8. The method according to claim 5, wherein a third parameter value range for feeding to a third production line for producing electric vehicle batteries or device batteries amounts to 4.5% wherein the parameter data of the electrochemical cells to be fed to the third production line is beyond the first parameter range, and/or the parameter data of the electrochemical cells to be fed to the third production line is beyond the second parameter range.

9. The method according to claim 6, wherein a fourth parameter value range for feeding to a fourth production line for producing batteries for stationary applications amounts to 50% wherein the parameter data of the electrochemical cells to be fed to the fourth production line is beyond the first parameter range, and/or the parameter data of the electrochemical cells to be fed to the fourth production line is beyond the second parameter range, and/or the parameter data of the electrochemical cells to be fed to the fourth production line is beyond the third parameter range.

10. The method according claim 1, wherein at least one electrochemical cell parameter data is at least one of:

an open-circuit voltage of the electrochemical cell,

a capacitance of the electrochemical cell,

an internal resistance of the electrochemical cell,

a change in the internal resistance of the electrochemical cell after application of a pressure, or

an internal pressure of the electrochemical cell.

11. The method according to claim 1, further comprising:

establishing at least one quality value by means of the parameter data.
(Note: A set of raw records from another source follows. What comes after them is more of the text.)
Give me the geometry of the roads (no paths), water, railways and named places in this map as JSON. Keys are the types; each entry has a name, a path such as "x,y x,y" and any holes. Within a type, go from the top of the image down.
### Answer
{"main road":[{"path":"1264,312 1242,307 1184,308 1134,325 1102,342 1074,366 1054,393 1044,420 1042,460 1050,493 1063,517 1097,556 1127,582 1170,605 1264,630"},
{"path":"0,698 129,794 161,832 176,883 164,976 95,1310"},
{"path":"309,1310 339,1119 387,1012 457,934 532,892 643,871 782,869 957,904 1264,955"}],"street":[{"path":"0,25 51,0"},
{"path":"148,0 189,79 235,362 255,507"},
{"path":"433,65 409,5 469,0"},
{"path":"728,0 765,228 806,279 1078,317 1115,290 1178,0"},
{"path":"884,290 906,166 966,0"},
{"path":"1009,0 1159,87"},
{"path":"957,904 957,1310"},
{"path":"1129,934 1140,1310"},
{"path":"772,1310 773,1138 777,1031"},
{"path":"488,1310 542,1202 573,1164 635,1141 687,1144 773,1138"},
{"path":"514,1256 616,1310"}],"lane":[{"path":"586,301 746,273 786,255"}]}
12. The method according to claim 11, further comprising:

storing the quality value in a storage unit arranged in or on the electrochemical cell which comprises a permanent memory.

13. A battery comprising a plurality of electrochemical cells, characterized in that the battery is produced according to claim 1.
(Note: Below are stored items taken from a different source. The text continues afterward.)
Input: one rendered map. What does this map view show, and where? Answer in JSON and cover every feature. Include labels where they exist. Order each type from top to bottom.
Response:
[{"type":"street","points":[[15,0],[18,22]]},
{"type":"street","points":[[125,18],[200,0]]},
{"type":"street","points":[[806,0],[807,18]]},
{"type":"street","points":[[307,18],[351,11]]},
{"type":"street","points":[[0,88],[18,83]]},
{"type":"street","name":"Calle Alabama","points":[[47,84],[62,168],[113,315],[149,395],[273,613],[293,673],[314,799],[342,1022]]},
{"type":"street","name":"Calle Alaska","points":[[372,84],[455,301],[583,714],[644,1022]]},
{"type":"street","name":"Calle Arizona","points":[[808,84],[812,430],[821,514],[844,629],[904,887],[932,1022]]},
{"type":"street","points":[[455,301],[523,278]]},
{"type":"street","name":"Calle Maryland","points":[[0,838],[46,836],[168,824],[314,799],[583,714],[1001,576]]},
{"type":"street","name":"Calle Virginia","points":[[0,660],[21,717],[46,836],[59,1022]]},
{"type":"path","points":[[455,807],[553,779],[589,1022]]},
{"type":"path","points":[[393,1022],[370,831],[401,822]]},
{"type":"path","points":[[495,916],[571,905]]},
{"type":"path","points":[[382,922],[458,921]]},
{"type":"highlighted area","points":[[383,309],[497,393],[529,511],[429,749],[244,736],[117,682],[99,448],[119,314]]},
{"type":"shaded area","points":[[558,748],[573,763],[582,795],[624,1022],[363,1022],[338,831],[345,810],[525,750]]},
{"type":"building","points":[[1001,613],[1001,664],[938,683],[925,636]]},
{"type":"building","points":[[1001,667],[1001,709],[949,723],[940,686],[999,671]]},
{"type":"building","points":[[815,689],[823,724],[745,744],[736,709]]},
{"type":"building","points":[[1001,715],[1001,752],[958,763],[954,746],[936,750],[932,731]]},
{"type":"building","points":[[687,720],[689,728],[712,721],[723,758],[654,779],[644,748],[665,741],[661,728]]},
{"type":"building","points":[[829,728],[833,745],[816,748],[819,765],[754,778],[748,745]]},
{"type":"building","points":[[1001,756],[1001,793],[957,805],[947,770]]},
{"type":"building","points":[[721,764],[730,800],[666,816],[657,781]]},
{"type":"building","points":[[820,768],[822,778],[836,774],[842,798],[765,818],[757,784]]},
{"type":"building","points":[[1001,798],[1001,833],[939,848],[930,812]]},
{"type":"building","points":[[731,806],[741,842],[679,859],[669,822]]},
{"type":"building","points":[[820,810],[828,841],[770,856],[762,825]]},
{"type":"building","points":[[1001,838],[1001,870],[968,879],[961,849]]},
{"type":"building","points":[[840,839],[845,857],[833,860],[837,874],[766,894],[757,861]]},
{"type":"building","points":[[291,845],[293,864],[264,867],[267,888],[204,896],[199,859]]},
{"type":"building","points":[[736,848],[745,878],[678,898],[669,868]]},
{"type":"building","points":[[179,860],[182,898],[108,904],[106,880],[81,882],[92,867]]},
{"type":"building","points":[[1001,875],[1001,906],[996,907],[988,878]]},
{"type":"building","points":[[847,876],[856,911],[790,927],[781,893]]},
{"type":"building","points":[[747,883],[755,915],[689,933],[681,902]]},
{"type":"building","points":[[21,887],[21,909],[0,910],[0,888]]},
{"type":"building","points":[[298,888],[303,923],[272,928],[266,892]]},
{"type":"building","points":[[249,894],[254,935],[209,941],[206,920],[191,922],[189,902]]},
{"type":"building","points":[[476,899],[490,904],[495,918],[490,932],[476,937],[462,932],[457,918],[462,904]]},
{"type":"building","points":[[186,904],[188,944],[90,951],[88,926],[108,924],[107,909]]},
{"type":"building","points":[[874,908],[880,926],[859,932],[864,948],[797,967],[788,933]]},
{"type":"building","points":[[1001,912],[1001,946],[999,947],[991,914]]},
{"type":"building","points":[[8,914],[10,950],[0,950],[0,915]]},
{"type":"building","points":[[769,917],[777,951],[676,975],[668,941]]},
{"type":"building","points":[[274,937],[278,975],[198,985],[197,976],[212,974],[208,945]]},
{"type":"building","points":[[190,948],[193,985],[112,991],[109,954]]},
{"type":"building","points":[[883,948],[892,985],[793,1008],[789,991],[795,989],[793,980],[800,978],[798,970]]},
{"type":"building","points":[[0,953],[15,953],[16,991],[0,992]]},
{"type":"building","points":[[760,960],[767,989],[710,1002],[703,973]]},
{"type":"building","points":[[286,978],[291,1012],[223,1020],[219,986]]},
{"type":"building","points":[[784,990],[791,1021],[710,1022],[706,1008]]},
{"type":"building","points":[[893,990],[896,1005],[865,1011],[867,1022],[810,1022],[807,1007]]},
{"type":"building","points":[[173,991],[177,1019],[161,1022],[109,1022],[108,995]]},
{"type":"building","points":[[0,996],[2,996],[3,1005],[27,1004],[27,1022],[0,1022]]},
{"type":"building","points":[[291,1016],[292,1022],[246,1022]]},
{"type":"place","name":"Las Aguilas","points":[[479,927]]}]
14. The battery according to claim 13, wherein the battery is designed as at least one of:

a plug-in hybrid batteries,

a hybrid cell batteries,

an electric vehicle batteries,

a device batteries, or

a battery for stationary applications.

15. The method according to claim 1, wherein the determining step includes at least one of:

determining whether the transmitted parameter data includes predetermined first parameter values,

determining whether the transmitted parameter data does not include predetermined second parameter values.